Adrian Peterson's son dies from injuries
Minnesota Vikings running back Adrian Peterson's two-year-old son, who was allegedly beaten unconscious, has reportedly died from his injuries. (Reuters)
Minnesota Vikings running back Adrian Peterson’s two-year-old son, the victim of alleged abuse by the mother’s boyfriend, died Friday at a South Dakota Hospital, according to multiple reports.
“I really appreciate all the support that I’ve been receiving from fans and the Vikings,” Peterson said. “This is a private matter and I would ask you all to please just respect my privacy.”
TMZ reported Friday that Peterson’s son was rushed to hospital and medical experts determined the injuries were consistent with abuse.
According to police, emergency responders arrived at the apartment where Peterson’s son reportedly lives at 5:46 p.m. Wednesday and found the child unresponsive.
Joseph Robert Patterson, 27, was charged with aggravated assault and battery of an infant.
Police said the child was in Patterson’s apartment, where the boy had recently moved with his mother.

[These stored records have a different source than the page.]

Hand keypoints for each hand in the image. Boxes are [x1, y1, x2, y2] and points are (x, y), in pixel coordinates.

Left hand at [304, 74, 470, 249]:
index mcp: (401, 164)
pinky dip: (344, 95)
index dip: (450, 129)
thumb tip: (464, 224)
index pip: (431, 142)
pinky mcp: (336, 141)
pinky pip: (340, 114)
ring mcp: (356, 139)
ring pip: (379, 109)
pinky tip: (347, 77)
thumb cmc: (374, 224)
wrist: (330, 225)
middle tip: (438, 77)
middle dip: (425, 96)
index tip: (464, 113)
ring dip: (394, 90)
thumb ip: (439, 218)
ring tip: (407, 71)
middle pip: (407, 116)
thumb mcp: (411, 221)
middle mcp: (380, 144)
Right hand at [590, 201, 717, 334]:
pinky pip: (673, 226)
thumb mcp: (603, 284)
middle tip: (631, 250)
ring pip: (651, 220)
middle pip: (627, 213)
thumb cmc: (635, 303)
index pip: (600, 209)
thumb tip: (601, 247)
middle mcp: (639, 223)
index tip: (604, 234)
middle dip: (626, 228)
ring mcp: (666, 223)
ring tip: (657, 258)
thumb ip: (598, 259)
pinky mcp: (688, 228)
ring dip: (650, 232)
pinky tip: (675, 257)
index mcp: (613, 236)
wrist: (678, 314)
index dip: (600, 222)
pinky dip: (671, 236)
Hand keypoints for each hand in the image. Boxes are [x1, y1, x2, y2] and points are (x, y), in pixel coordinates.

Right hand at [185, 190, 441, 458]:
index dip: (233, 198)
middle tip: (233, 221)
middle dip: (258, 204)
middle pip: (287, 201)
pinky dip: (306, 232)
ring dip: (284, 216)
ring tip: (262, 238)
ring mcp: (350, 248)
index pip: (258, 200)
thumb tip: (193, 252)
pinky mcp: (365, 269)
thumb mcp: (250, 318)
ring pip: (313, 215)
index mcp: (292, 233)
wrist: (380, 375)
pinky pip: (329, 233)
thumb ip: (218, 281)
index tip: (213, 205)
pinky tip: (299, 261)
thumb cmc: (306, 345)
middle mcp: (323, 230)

The mother recently began a relationship with Patterson.
Patterson has a prior domestic abuse record involving a different woman and child. He pleaded guilty to simple assault in an incident last year.

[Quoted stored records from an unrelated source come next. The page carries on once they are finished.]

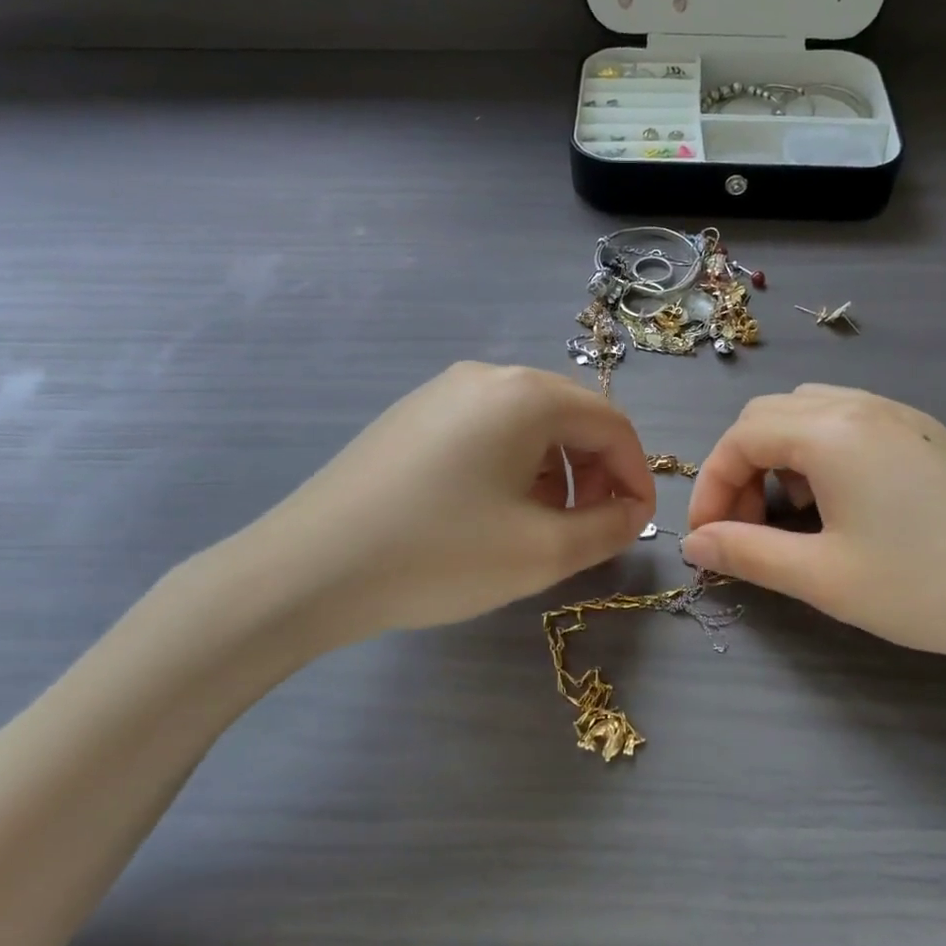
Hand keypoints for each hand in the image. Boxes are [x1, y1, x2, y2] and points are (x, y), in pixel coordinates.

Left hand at [197, 363, 654, 669]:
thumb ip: (609, 528)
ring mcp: (441, 392)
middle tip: (590, 529)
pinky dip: (512, 468)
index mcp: (526, 395)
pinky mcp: (411, 416)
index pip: (612, 424)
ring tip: (540, 527)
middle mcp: (486, 376)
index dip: (635, 475)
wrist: (309, 569)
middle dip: (594, 474)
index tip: (636, 526)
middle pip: (570, 418)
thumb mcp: (543, 552)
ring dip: (554, 474)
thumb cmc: (439, 555)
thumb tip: (630, 512)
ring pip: (527, 426)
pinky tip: (490, 513)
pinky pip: (486, 432)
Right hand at [682, 385, 945, 672]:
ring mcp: (898, 415)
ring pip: (807, 414)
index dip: (710, 487)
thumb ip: (748, 553)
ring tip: (793, 517)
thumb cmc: (929, 587)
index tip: (708, 540)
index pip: (740, 438)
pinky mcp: (923, 433)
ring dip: (778, 459)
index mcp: (832, 432)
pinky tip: (840, 505)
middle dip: (740, 470)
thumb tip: (695, 543)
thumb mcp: (824, 578)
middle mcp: (861, 406)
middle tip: (746, 529)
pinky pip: (846, 423)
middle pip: (767, 417)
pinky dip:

The child was considered “a secret” and the result of a casual relationship between Peterson and a Minnesota woman, according to Minnesota City Pages. The woman had since moved to South Dakota and only recently learned Peterson was the boy’s father. The boy is not Adrian Peterson Jr., with whom the running back is often photographed with.

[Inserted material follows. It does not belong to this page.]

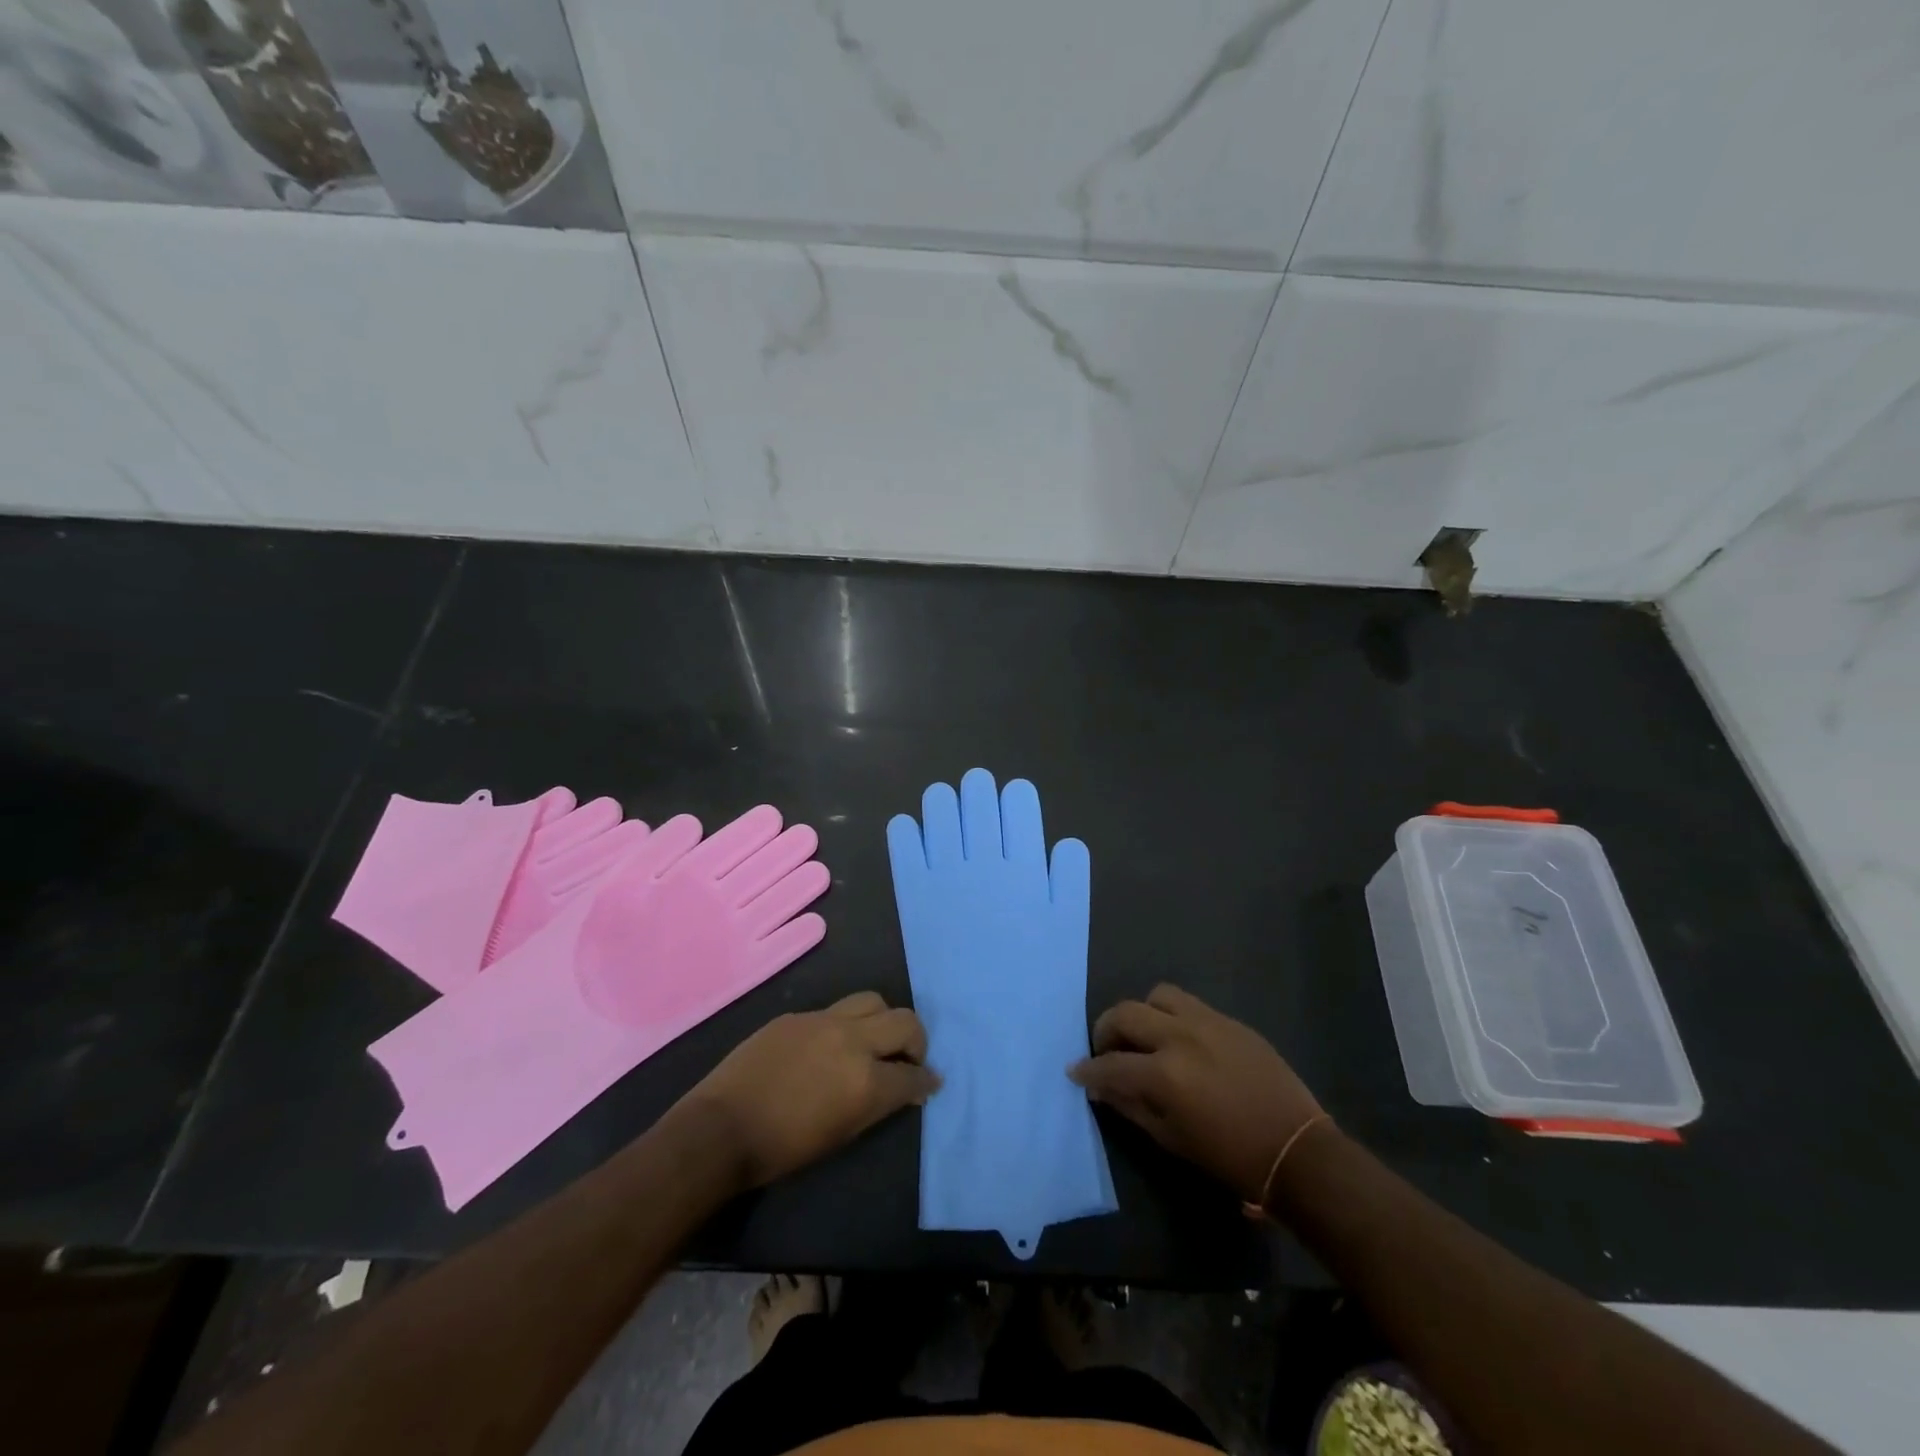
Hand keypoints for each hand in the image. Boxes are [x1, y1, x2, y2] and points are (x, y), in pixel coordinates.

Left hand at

Peterson missed practice Thursday to deal with a medical issue involving a family member and was reportedly spotted in Sioux Falls, S.D. He returned to Minnesota on Friday.
The all-pro rusher plans to play Sunday against the Carolina Panthers.
“Football is something I will always fall back on,” he said. “It gets me through tough times. Just being around the guys in here, that’s what I need in my life, guys supporting me and just being able to go out and play this game I love. Things that I go through, I’ve said a thousand times, it helps me play this game to a different level. I’m able to kind of release a lot of my stress through this sport, so that’s what I plan on doing.”